Which Neurons Will Be the Engram - Activated Neurons and/or More Excitable Neurons?

Abstract

During past decades, the formation and storage principle of memory have received much attention in the neuroscience field. Although some studies have attempted to demonstrate the nature of the engram, elucidating the memory engram allocation mechanism was not possible because of the limitations of existing methods, which cannot specifically modulate the candidate neuronal population. Recently, the development of new techniques, which offer ways to mark and control specific populations of neurons, may accelerate solving this issue. Here, we review the recent advances, which have provided substantial evidence showing that both candidates (neuronal population that is activated by learning, and that has increased CREB level/excitability at learning) satisfy the criteria of the engram, which are necessary and sufficient for memory expression.

Keywords: CREB; Memory allocation; Memory engram; Review; excitability.
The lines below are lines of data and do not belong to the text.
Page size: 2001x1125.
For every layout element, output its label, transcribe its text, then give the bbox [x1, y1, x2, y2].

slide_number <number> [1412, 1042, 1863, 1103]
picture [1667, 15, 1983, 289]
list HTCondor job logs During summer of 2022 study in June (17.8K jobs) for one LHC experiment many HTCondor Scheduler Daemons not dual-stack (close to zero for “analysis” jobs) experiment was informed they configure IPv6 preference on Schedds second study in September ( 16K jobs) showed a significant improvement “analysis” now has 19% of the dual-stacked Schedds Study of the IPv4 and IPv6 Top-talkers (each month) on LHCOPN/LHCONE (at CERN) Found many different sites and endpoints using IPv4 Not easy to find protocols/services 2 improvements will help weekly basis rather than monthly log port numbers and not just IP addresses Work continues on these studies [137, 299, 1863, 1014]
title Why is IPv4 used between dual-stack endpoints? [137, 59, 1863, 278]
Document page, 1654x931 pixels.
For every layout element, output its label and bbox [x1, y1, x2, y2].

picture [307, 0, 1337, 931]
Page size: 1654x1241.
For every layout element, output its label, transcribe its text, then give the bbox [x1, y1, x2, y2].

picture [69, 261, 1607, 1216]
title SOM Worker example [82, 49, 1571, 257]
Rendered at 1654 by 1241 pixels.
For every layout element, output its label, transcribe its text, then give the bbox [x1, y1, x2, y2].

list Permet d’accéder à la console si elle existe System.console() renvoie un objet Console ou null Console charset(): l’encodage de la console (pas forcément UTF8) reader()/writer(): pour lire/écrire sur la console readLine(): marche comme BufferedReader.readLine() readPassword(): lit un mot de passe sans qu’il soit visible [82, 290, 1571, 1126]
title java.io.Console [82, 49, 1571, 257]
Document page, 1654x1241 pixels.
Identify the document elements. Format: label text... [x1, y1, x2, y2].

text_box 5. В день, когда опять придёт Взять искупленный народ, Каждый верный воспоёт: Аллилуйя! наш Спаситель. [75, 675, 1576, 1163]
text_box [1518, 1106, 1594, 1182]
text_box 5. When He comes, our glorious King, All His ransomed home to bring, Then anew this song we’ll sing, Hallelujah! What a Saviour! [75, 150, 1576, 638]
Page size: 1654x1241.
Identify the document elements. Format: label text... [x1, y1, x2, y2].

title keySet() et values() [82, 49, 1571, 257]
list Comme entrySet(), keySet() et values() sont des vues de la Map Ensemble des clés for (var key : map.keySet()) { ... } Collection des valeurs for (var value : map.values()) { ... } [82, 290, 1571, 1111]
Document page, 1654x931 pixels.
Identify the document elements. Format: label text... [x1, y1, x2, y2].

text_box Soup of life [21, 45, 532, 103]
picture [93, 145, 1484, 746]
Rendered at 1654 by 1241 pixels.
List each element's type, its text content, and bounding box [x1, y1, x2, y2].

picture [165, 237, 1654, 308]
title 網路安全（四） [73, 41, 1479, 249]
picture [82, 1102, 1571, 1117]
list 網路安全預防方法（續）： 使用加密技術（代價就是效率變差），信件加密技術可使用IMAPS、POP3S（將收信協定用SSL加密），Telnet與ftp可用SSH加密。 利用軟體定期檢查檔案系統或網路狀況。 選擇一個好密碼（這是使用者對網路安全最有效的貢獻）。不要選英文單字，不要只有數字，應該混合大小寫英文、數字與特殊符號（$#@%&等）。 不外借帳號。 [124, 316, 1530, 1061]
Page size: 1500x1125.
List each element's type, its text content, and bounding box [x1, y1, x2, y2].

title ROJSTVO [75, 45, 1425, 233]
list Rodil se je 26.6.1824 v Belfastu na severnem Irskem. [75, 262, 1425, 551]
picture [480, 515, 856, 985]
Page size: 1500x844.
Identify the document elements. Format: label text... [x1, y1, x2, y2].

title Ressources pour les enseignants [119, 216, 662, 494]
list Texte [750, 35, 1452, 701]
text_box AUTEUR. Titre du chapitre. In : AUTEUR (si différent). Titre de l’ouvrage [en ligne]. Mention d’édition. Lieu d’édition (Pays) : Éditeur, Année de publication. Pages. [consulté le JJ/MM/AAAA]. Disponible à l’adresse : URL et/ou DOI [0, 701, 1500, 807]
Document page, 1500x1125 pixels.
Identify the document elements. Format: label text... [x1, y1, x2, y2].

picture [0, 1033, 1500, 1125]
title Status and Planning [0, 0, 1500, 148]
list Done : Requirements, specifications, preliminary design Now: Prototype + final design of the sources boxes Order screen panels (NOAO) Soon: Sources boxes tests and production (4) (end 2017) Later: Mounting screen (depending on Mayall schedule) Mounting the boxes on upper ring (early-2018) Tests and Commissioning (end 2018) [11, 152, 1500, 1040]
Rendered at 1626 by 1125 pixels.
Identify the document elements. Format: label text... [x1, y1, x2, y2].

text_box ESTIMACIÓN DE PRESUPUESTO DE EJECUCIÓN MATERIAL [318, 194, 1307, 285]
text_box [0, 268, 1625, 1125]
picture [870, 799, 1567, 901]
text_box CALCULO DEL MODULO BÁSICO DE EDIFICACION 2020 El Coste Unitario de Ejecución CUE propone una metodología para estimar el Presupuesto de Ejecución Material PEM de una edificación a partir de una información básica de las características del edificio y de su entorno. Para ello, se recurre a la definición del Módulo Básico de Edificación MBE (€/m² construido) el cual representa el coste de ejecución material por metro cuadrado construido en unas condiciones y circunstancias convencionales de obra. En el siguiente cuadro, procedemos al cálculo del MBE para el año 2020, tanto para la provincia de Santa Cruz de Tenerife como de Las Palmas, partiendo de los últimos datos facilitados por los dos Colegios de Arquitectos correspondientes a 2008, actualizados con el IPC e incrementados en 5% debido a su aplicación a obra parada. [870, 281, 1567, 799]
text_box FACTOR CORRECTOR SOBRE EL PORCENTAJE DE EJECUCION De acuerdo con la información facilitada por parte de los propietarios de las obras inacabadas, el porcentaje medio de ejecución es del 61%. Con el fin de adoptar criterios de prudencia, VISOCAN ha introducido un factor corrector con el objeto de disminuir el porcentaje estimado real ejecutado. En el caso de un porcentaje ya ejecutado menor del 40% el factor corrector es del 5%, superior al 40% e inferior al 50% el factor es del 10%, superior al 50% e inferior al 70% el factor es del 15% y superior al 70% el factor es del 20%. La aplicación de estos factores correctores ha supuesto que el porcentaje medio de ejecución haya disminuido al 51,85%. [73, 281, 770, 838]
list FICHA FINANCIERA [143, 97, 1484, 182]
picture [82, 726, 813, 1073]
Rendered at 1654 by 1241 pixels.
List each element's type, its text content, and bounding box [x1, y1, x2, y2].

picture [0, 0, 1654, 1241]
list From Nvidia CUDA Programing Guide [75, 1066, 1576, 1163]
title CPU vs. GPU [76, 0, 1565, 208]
Fig. 1. Strategies and results for testing the necessity and sufficiency of the neuronal population, which is activated by learning. (A) Activated neurons during conditioning are marked by ArchT through gene expression control techniques. If this population is necessary for memory, the expression of fear memory associated with a context will be reduced by optogenetic silencing of this population. A reduced fear response by yellow light shows the necessity of the activation of this activated neuronal population for memory expression. (B) Activated neurons during conditioning are marked by ChR2 through gene expression control techniques. If this population is sufficient for memory, an artificial activation of this neuronal population will elicit a fear response in the neutral context. An induced fear response by blue light in neutral context shows the sufficiency of this activated neuronal population for memory expression.

Fig. 2. Strategies and results for testing the necessity and sufficiency of the neuronal population, which have high CREB level/excitability during learning. (A) If the neurons having a high CREB level and excitability are required to express the encoded memory, the expression of the fear memory associated with tone will be suppressed by induced cell death of these high CREB/excitability neurons. A reduced fear response after the targeted cell death of these high CREB neurons by inducible diphtheria-toxin strategy shows the necessity of the high CREB level neurons. (B) If the neurons having a high CREB level and excitability are sufficient to express the encoded memory, the activation of these neurons will be sufficient to elicit the fear response. An induced fear response using TRPV1/capsaicin system shows the sufficiency of the high CREB level neurons for the expression of fear memory.